Barca baru bisa cetak gol pada menit ke-66 lewat gol Ferran Torres, sebelum Lamine Yamal memastikan kemenangan dengan golnya di injury time (90+6'). (AP Photo/Miguel Oses)
Kemenangan ini mengantarkan Barcelona melangkah ke babak perempat final Copa del Rey. Sebaliknya, Racing Santander harus mengakhiri perjalanan mereka di turnamen ini. (AP Photo/Miguel Oses)
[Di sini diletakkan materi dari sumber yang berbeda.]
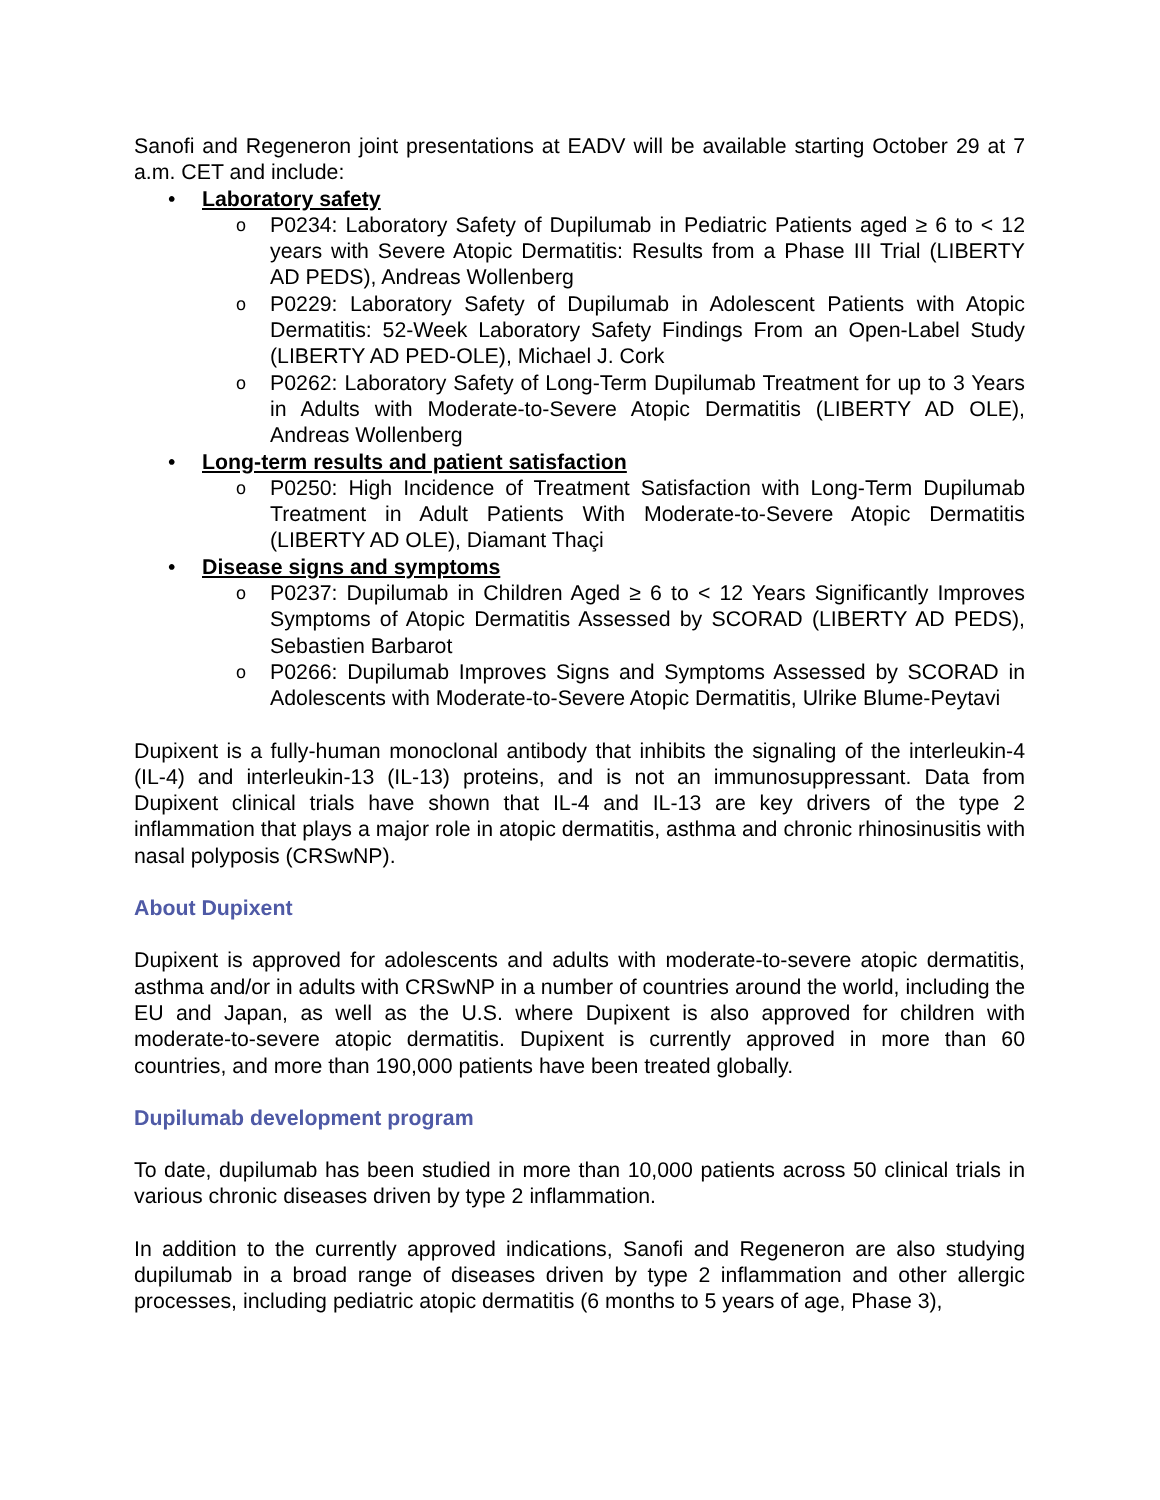Sanofi and Regeneron joint presentations at EADV will be available starting October 29 at 7 a.m. CET and include:
• Laboratory safety
o P0234: Laboratory Safety of Dupilumab in Pediatric Patients aged ≥ 6 to < 12 years with Severe Atopic Dermatitis: Results from a Phase III Trial (LIBERTY AD PEDS), Andreas Wollenberg
o P0229: Laboratory Safety of Dupilumab in Adolescent Patients with Atopic Dermatitis: 52-Week Laboratory Safety Findings From an Open-Label Study (LIBERTY AD PED-OLE), Michael J. Cork
o P0262: Laboratory Safety of Long-Term Dupilumab Treatment for up to 3 Years in Adults with Moderate-to-Severe Atopic Dermatitis (LIBERTY AD OLE), Andreas Wollenberg
• Long-term results and patient satisfaction
o P0250: High Incidence of Treatment Satisfaction with Long-Term Dupilumab Treatment in Adult Patients With Moderate-to-Severe Atopic Dermatitis (LIBERTY AD OLE), Diamant Thaçi
• Disease signs and symptoms
o P0237: Dupilumab in Children Aged ≥ 6 to < 12 Years Significantly Improves Symptoms of Atopic Dermatitis Assessed by SCORAD (LIBERTY AD PEDS), Sebastien Barbarot
o P0266: Dupilumab Improves Signs and Symptoms Assessed by SCORAD in Adolescents with Moderate-to-Severe Atopic Dermatitis, Ulrike Blume-Peytavi
Dupixent is a fully-human monoclonal antibody that inhibits the signaling of the interleukin-4 (IL-4) and interleukin-13 (IL-13) proteins, and is not an immunosuppressant. Data from Dupixent clinical trials have shown that IL-4 and IL-13 are key drivers of the type 2 inflammation that plays a major role in atopic dermatitis, asthma and chronic rhinosinusitis with nasal polyposis (CRSwNP).
About Dupixent
Dupixent is approved for adolescents and adults with moderate-to-severe atopic dermatitis, asthma and/or in adults with CRSwNP in a number of countries around the world, including the EU and Japan, as well as the U.S. where Dupixent is also approved for children with moderate-to-severe atopic dermatitis. Dupixent is currently approved in more than 60 countries, and more than 190,000 patients have been treated globally.
Dupilumab development program
To date, dupilumab has been studied in more than 10,000 patients across 50 clinical trials in various chronic diseases driven by type 2 inflammation.
In addition to the currently approved indications, Sanofi and Regeneron are also studying dupilumab in a broad range of diseases driven by type 2 inflammation and other allergic processes, including pediatric atopic dermatitis (6 months to 5 years of age, Phase 3),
Kemenangan di Stadion El Sardinero bukan sekadar memastikan langkah Blaugrana ke perempat final, tetapi juga menorehkan catatan bersejarah bagi tim asuhan Hansi Flick.

Hasil tersebut menjadi kemenangan ke-11 secara beruntun di semua kompetisi, sebuah pencapaian yang menyamai rekor kemenangan terbaik kedua dalam sejarah panjang FC Barcelona. Performa impresif ini menegaskan bahwa Barça tengah berada dalam periode kebangkitan yang luar biasa.

Catatan 11 kemenangan beruntun bukanlah prestasi sembarangan. Sepanjang sejarah klub, rekor ini sebelumnya hanya mampu dicapai oleh beberapa generasi emas Barca.

Di antaranya adalah skuad musim 2014/15 di bawah asuhan Luis Enrique, tim legendaris Pep Guardiola pada musim 2008/09, era Franz Platko pada 1955/56, serta periode 1925–1927 yang ditangani Ralph Kirby, Richard Dombi, dan Romà Forns.